▶ **Job**: Copy the rows below word for word, from the line containing "pose: elev=295.6 azim=94.6" to the line containing "Dot at: (254, 271)", both included. Leave the pictures out of your copy.

═══ Provided records

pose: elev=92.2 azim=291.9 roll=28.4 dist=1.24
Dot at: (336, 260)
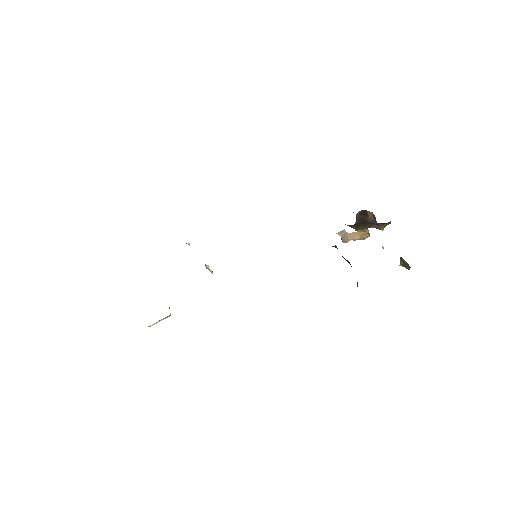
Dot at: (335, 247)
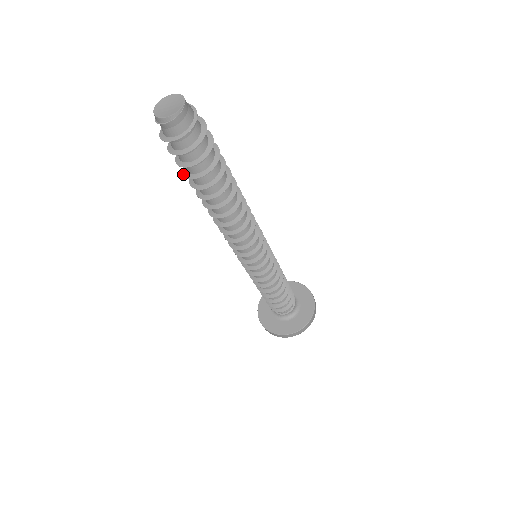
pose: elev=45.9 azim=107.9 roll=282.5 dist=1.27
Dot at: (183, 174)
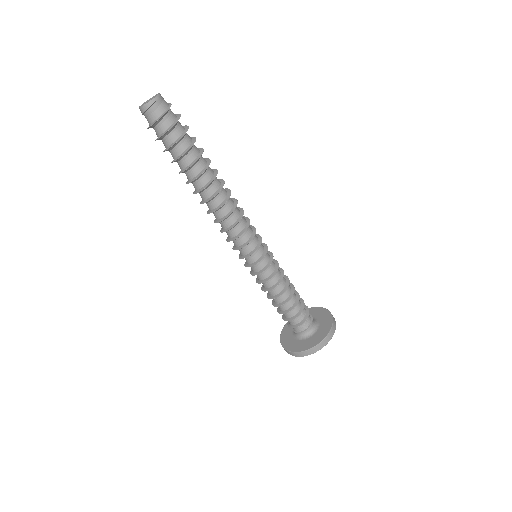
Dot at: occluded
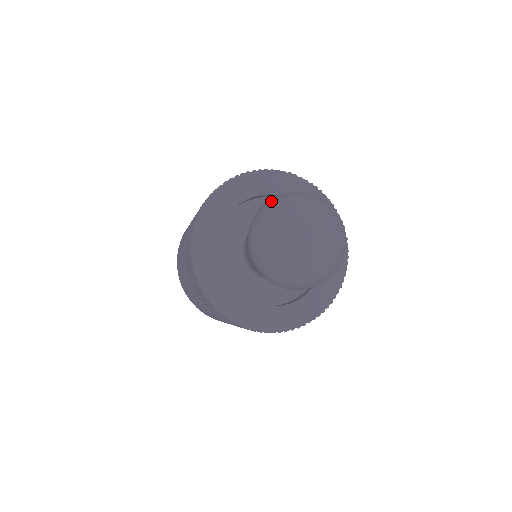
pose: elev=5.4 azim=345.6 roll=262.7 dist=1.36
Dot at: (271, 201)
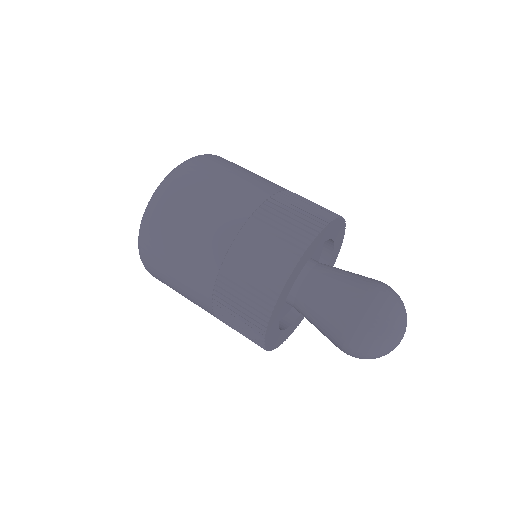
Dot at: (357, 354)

══════
═══ Provided records

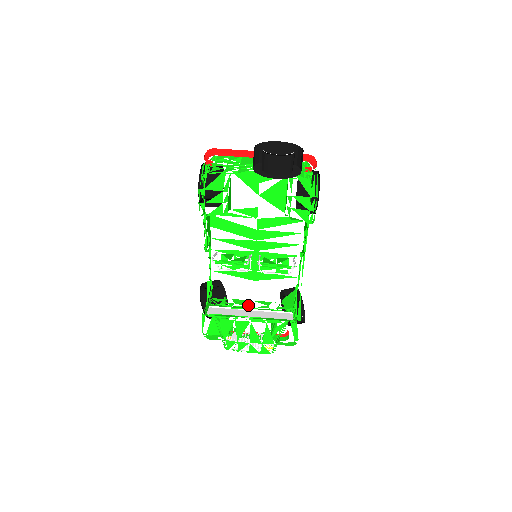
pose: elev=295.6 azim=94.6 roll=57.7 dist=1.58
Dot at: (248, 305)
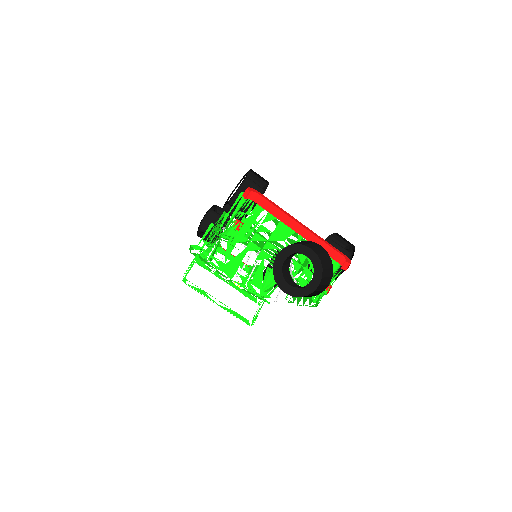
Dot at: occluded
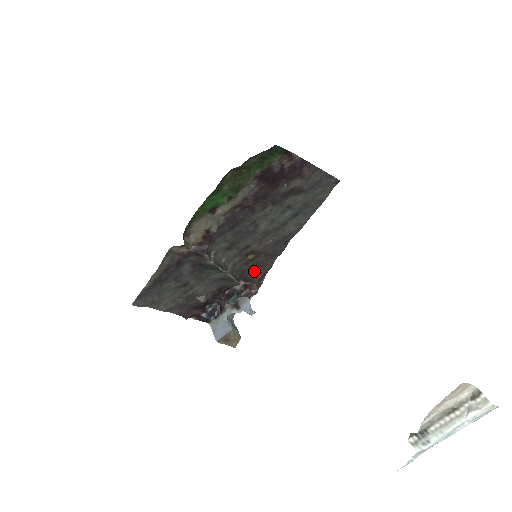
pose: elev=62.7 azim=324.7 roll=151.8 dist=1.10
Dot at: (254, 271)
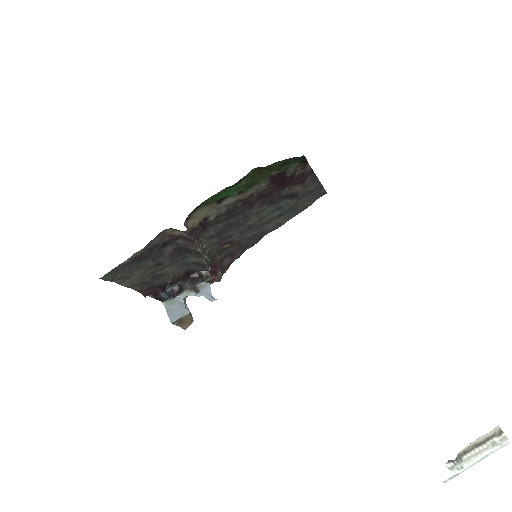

══════

▶ **Result of the exercise**:
pose: elev=295.6 azim=94.6 roll=57.7 dist=1.58
Dot at: (248, 305)
Dot at: occluded
pose: elev=62.7 azim=324.7 roll=151.8 dist=1.10
Dot at: (254, 271)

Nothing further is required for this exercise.